◆ **Work request**: Drop all images. Then write out each line below exactly as given.

Dataset entries:
──────────
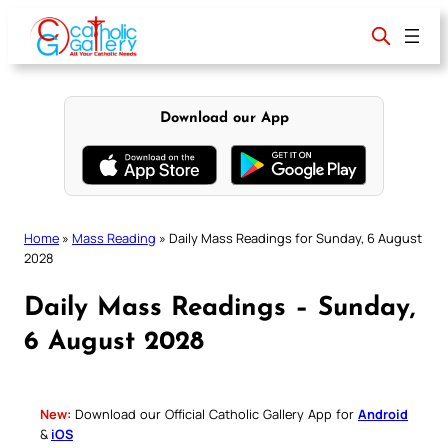
Skip
to
content
Download our App
Home
»
Mass Reading
»
Daily Mass Readings for Sunday, 6 August
2028
Daily Mass Readings – Sunday,
6 August 2028
New:
Download our Official Catholic Gallery App for
Android
&
iOS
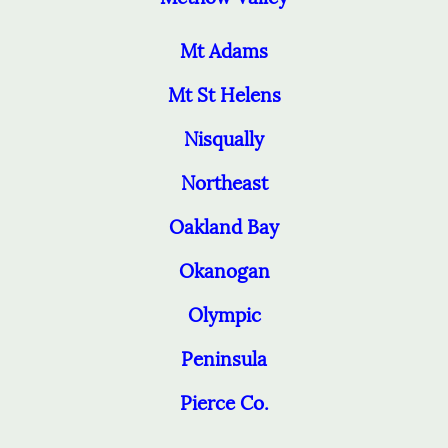
Mt Adams
Mt St Helens
Nisqually
Northeast
Oakland Bay
Okanogan
Olympic
Peninsula
Pierce Co.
──────────
◆ **Completed exercise**:
Skip
to
content
Download our App
Home
»
Mass Reading
»
Daily Mass Readings for Sunday, 6 August
2028
Daily Mass Readings – Sunday,
6 August 2028
New:
Download our Official Catholic Gallery App for
Android
&
iOS
Mt Adams
Mt St Helens
Nisqually
Northeast
Oakland Bay
Okanogan
Olympic
Peninsula
Pierce Co.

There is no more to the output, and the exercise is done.